- Born: Warren Harding Barfield, Jr. May 4, 1979 (age 46)
- Genres: Christian
- Labels: Creative Trust Workshop, Essential
- Website: warrenbarfield.com

= Warren Barfield =

Warren Harding Barfield Jr. (born May 4, 1979) is a Christian musician.

== Musical career ==
Barfield's first two albums (Beyond Me and My Heart Is Quiet) were independently produced. In 2003, he was signed to CCM label Creative Trust Workshop (CTW), which gave him more exposure. 'My Heart Goes Out' and 'Mistaken', songs from his third album 'Warren Barfield' project became Top 10 Christian radio hits. CTW folded soon thereafter, and Barfield's second studio album, "Reach", was released by Reunion Records in 2006.

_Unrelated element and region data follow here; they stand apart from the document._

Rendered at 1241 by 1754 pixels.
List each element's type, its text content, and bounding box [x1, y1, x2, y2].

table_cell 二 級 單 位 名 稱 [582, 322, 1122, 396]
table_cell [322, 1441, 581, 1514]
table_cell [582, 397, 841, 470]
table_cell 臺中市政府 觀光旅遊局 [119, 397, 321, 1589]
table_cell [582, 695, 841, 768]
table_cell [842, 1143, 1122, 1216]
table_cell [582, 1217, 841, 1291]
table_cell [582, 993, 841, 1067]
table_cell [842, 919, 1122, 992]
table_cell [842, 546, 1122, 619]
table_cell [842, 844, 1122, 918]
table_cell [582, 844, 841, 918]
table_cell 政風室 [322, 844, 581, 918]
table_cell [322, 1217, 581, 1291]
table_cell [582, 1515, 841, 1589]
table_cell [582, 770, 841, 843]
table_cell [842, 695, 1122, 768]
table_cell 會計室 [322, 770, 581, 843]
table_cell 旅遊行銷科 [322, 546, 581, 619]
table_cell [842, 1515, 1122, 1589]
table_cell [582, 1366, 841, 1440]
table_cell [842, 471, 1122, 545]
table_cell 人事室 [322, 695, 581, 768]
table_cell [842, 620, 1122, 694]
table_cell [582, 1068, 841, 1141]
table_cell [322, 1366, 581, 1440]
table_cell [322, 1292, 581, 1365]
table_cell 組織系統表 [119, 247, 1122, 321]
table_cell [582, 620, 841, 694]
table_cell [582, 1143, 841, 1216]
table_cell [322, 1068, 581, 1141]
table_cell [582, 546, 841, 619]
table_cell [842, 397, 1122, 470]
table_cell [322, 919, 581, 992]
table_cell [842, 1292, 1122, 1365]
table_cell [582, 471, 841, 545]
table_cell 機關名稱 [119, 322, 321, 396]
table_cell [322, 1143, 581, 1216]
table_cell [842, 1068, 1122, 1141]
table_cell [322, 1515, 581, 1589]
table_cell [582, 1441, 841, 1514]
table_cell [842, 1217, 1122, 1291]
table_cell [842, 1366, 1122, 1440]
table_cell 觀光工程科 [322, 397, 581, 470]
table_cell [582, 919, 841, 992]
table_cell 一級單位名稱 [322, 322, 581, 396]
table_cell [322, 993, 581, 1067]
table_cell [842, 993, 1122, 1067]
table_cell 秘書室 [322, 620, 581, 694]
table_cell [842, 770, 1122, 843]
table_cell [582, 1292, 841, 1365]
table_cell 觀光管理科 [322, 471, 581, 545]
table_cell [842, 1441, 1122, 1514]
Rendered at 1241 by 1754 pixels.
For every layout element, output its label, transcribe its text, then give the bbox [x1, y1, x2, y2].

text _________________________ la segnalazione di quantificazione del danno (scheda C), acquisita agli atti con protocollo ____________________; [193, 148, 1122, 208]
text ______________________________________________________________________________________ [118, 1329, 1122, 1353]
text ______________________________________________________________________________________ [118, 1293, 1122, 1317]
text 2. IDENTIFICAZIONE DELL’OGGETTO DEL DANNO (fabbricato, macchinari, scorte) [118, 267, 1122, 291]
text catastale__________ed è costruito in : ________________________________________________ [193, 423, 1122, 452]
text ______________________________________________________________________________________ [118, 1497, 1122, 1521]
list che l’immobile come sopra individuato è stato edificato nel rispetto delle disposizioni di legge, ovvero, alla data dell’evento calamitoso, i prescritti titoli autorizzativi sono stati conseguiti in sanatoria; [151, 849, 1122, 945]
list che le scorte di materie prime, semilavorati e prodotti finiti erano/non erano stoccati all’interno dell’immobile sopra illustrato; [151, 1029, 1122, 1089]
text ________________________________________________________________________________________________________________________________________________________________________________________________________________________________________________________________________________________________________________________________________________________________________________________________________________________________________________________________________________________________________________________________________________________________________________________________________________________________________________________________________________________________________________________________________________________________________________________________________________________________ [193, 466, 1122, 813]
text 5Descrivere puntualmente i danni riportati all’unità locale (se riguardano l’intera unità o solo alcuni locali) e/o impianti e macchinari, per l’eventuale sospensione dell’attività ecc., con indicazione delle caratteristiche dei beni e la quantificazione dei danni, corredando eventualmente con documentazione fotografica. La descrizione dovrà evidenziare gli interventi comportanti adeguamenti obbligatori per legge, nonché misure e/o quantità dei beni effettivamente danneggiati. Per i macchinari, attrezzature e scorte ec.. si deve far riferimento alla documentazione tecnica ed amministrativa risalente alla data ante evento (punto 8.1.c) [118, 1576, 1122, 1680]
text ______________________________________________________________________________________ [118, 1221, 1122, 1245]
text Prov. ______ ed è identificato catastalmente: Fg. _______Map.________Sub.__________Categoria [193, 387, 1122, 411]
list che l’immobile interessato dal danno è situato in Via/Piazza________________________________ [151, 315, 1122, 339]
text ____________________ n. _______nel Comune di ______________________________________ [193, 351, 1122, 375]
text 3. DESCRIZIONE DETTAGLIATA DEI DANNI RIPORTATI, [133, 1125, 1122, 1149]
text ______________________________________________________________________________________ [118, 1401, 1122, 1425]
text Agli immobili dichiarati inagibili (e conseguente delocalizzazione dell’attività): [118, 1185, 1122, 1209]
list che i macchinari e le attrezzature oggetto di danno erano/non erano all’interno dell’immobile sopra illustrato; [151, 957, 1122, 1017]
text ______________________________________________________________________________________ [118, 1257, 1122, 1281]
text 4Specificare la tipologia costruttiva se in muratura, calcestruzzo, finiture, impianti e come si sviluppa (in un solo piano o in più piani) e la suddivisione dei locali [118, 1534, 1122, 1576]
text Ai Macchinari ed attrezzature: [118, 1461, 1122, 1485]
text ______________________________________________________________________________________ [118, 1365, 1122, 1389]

His third studio album, Worth Fighting For, was released on Essential Records in 2008, produced by Charlie Peacock. The song, "Love Is Not a Fight", from this album was included in the 2008 film, Fireproof.

The film inspired a tour, "Love Worth Fighting For", that was dedicated to the theme of preserving marriage and ran from 2009 till 2018. Barfield created and produced the tour partnering with promoter Mike Williams. Over 200,000 people have attended the event. The tour featured speaking by actor Kirk Cameron, who had played the lead role in Fireproof, and speaking, comedy and music by Barfield, whose aforementioned song had been inspired by realizations about his own marriage.

Barfield's 2012 album, Redbird, was independently produced (with members of the production team including Wayne Kirkpatrick, Bryan White, and members of Needtobreathe) and featured a more acoustic sound compared to his earlier albums. Mark Rice of JesusFreakHideout has called the album less accessible than Barfield's previous work, likely to turn off the fans of his early overproduced pop-style music, but "a very rewarding listen" that showed that Barfield was "still a force to be reckoned with in Christian music."

In 2009, Barfield became a speaker and child sponsorship advocate.

In 2017, Barfield officially retired from his work in the Christian music industry.

== Personal life ==

Warren has been married since September 1, 2001 and has two children.

== Discography ==

- Beyond Me (2000)
- My Heart Is Quiet (2001)
- Warren Barfield (2003)
- Reach (2006)
- Worth Fighting For (2008)
- Redbird (2012)

== Other songs ==

Warren Barfield has written several other songs available on other albums. "Next Door Savior" was recorded for an accompaniment to Max Lucado's book by the same title, along with "Live With Us". He also recorded a version of Keith Green's "Oh Lord, You're Beautiful" for CCM's Top 100 and "Alive, Forever Amen" for WOW Worship.